«Obama verhilft Israel zu einem militärischen Vorteil»

Israels neues Raketenabwehrsystem «David's Sling» kann bereits Geschosse im Feindesland abfangen. Damit sei man besser gegen die gefühlte Bedrohung in der Region geschützt, sagt die Journalistin Gisela Dachs vor Ort. Möglich ist dieser neue Schutzschild dank der finanziellen Hilfe der USA.

Eine Rakete hebt vom Boden ab. Bild in Lightbox öffnen.

Bildlegende: Das Verteidigungssystem «David's Sling» soll feindliche Geschosse frühzeitig in der Luft abschiessen. Keystone

In Israel steht David‘s Sling, zu deutsch «Davids Schleuder», kurz vor der Einführung. Es ist der Name für ein neues Raketenabwehr-System und soll Israel besser vor Angriffen aus der Luft schützen. Das israelische Verteidigungsministerium meldet, letzte Tests seien positiv verlaufen. Das System soll Mitte 2016 in Betrieb gehen.

SRF News: Israel verfügt ja bereits über eine potente Raketenabwehr – Stichwort «Iron Dome». Warum braucht es nun zusätzlich «David’s Sling»?

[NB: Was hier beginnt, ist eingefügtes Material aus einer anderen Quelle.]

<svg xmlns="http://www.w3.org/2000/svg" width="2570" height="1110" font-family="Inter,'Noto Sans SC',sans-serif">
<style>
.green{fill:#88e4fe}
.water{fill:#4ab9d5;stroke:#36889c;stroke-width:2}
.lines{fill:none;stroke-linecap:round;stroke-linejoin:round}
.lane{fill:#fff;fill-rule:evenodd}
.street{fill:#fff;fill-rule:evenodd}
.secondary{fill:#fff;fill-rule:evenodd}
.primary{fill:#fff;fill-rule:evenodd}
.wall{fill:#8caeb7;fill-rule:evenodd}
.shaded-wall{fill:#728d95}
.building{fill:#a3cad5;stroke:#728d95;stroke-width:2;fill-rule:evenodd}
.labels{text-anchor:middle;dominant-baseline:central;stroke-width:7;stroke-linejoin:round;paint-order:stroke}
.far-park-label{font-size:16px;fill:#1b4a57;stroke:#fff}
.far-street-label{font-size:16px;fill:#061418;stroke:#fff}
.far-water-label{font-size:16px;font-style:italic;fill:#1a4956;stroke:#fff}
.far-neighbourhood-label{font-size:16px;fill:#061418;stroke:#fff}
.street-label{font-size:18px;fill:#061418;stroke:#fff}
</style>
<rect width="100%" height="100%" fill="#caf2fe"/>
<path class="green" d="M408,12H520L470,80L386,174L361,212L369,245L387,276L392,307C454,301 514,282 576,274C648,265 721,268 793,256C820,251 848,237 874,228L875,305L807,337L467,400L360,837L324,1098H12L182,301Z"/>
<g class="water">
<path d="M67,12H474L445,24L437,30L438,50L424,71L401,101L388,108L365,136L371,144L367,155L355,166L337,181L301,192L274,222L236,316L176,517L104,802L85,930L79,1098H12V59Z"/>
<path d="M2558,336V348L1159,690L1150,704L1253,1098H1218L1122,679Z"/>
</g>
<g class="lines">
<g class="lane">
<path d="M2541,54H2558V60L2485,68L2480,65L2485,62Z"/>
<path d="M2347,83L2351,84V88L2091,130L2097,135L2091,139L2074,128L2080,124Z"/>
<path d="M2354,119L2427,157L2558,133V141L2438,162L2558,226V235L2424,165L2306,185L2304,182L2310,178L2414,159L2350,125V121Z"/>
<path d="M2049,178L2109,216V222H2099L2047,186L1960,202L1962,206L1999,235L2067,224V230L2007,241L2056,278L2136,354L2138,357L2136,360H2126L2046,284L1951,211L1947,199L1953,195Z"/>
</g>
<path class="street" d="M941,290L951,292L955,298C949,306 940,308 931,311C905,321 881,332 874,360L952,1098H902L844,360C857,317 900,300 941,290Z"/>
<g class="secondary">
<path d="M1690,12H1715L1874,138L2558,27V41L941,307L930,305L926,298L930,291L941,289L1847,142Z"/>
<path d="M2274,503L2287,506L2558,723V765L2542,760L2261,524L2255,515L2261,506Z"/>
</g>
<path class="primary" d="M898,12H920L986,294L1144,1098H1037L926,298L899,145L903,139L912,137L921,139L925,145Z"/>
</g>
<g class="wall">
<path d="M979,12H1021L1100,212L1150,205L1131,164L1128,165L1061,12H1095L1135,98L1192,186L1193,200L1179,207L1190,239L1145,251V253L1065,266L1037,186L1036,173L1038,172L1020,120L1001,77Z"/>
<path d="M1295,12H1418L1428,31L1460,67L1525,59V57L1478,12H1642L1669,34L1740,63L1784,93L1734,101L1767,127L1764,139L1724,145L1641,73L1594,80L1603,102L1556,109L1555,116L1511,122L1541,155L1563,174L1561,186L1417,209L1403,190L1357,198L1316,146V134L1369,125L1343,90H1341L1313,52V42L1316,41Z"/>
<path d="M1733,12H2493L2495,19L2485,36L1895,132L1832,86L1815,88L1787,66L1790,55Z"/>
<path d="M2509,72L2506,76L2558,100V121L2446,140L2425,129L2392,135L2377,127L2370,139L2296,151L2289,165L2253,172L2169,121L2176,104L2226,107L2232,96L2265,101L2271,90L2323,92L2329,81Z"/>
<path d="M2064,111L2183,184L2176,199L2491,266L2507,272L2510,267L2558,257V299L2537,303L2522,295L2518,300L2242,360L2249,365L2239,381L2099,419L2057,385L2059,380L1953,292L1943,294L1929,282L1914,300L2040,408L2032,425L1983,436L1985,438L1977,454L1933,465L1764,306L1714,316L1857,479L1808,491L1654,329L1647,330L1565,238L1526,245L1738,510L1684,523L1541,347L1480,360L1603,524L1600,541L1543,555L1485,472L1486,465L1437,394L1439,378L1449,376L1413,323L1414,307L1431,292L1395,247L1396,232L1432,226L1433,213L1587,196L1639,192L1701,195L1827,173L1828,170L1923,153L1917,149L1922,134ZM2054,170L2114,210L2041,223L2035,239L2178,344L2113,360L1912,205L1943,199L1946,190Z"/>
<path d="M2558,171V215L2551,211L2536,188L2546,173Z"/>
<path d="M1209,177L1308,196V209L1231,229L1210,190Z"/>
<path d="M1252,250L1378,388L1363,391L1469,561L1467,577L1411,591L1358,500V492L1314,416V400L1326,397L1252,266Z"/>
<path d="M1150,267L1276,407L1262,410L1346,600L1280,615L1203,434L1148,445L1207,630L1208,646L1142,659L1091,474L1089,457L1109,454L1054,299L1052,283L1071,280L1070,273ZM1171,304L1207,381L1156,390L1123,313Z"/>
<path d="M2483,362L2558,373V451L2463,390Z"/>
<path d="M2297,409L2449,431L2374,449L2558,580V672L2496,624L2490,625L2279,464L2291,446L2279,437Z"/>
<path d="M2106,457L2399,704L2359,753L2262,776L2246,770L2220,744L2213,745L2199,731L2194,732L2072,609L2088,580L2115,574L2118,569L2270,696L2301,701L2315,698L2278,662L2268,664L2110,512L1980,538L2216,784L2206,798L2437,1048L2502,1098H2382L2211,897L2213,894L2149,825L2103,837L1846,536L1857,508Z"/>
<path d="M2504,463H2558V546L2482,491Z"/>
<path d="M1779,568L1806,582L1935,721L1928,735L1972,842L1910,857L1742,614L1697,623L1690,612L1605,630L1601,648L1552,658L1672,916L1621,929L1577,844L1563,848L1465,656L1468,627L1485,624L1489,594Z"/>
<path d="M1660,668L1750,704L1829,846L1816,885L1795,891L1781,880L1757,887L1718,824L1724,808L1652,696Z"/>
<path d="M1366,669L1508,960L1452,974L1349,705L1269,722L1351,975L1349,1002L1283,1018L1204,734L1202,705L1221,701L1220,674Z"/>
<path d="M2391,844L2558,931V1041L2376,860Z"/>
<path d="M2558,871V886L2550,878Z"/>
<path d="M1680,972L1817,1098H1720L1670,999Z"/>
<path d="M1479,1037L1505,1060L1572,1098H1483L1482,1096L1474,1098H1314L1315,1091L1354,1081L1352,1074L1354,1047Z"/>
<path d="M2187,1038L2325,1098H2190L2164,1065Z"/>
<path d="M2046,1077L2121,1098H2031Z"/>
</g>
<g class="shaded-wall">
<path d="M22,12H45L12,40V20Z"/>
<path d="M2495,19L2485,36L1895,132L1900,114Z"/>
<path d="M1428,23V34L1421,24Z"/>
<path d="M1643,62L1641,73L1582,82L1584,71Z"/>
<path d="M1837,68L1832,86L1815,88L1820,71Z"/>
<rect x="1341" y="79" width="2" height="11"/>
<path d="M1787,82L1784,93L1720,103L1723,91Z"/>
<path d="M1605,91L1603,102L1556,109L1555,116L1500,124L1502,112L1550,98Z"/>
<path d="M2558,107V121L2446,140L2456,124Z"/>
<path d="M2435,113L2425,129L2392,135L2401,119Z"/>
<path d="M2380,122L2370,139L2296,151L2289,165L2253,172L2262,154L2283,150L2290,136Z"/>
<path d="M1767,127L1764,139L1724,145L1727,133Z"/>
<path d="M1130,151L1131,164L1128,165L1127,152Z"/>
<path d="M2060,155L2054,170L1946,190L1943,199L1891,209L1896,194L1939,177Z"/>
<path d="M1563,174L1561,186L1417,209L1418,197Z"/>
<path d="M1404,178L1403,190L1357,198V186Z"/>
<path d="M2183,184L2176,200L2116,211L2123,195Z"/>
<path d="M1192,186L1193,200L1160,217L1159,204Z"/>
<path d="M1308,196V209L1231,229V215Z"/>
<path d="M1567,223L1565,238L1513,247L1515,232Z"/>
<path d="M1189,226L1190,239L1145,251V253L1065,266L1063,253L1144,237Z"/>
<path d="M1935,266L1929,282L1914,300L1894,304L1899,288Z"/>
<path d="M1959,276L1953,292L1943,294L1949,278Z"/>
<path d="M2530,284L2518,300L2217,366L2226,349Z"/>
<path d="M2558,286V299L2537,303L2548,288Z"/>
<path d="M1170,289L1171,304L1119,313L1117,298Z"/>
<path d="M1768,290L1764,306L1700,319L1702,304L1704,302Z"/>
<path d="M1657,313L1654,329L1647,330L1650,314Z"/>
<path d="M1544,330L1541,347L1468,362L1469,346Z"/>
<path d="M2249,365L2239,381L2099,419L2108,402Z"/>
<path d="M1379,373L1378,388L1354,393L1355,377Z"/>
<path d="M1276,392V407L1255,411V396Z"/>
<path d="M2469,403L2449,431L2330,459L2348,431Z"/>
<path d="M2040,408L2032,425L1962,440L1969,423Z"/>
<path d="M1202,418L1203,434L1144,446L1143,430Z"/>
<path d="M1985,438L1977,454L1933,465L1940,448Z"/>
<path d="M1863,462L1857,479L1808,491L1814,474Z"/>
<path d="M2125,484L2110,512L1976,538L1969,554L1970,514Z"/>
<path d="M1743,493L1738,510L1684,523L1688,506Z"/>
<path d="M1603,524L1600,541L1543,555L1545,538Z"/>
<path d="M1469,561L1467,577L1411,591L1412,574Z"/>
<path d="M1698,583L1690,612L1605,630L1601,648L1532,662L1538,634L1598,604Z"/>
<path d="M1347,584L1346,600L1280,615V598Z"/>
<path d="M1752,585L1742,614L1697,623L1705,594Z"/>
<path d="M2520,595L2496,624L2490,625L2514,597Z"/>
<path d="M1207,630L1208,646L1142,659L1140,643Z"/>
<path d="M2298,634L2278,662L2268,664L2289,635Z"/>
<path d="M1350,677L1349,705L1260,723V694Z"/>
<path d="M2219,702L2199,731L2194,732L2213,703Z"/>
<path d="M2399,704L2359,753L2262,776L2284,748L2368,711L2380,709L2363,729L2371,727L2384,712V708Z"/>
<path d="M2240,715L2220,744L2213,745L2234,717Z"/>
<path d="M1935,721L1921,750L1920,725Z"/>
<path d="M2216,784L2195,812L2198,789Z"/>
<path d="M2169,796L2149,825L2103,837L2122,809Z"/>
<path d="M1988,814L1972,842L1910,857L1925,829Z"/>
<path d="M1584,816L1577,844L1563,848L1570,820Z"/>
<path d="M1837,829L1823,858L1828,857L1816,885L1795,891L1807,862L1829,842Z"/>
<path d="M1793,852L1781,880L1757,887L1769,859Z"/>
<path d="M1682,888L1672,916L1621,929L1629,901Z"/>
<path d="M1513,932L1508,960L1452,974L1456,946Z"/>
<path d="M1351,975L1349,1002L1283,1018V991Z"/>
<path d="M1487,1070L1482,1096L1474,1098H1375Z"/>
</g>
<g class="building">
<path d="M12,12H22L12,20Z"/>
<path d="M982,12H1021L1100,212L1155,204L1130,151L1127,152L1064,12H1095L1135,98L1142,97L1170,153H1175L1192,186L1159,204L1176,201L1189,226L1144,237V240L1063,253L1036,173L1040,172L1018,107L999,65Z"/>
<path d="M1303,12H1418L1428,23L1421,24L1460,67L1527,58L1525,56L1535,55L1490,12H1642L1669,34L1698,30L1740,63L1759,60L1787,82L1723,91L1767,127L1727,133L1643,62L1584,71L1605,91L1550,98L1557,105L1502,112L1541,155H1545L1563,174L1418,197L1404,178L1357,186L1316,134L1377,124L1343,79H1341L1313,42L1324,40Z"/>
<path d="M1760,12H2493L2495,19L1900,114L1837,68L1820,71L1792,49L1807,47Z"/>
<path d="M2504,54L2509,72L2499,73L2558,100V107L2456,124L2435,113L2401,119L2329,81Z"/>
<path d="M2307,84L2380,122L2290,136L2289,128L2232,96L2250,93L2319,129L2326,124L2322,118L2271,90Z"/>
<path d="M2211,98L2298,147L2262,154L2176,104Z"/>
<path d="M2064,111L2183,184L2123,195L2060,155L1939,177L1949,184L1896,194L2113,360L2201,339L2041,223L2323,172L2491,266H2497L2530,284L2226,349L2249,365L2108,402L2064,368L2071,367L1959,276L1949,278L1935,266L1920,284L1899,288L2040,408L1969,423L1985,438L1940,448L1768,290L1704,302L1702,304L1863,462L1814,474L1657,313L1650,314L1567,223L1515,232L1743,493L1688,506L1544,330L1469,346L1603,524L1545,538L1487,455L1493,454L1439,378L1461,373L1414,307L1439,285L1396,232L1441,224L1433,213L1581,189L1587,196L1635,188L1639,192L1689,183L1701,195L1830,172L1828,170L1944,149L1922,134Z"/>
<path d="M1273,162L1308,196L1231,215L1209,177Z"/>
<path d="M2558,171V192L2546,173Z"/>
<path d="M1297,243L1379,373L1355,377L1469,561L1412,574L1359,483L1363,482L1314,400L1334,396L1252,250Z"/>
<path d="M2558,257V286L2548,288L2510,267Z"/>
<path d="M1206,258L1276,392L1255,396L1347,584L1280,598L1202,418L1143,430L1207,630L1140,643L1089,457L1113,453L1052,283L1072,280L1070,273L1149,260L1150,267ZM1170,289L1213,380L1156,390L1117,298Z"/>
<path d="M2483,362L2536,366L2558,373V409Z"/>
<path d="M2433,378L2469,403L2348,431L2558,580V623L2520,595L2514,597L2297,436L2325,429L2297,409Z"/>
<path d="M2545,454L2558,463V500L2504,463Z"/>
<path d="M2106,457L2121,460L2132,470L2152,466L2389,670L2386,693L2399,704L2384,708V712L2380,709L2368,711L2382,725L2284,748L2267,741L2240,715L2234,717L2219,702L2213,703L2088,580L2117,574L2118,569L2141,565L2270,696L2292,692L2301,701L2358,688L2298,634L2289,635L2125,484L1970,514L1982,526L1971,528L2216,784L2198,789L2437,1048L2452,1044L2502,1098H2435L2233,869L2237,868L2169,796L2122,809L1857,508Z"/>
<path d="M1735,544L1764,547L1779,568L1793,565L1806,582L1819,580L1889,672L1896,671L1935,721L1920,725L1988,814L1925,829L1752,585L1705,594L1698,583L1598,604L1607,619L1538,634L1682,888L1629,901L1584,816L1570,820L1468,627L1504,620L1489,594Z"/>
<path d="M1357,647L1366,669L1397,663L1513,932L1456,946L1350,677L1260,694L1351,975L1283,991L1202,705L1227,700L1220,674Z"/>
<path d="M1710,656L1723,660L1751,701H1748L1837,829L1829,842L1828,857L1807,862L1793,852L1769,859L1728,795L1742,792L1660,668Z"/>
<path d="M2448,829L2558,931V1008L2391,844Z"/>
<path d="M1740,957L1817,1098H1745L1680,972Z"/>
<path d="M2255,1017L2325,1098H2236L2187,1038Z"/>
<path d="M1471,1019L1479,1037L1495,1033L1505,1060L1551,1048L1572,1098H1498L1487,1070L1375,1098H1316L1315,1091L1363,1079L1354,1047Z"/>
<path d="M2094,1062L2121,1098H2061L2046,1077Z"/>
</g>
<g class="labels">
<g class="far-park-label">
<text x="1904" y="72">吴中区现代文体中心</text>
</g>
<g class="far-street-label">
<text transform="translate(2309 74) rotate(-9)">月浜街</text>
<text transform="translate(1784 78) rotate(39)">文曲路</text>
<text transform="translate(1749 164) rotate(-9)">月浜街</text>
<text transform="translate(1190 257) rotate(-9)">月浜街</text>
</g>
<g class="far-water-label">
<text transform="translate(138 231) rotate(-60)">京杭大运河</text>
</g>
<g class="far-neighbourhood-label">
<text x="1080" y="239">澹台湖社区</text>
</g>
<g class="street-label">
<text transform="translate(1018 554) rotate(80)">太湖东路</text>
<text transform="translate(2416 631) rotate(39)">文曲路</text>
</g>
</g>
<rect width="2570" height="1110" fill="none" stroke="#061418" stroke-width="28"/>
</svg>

Gisela Dachs: Bei David's Sling geht es um den letzten Teil einer dreistufigen Raketenabwehr. Das ist ein System, das gegen eine neue Generation von hochtechnologisierten Raketen, die auch gesteuert werden können, vorgehen kann.

Der dreistufige Raketenschild ist also komplett. Wie gut ist Israel nun gegen Raketenangriffe geschützt?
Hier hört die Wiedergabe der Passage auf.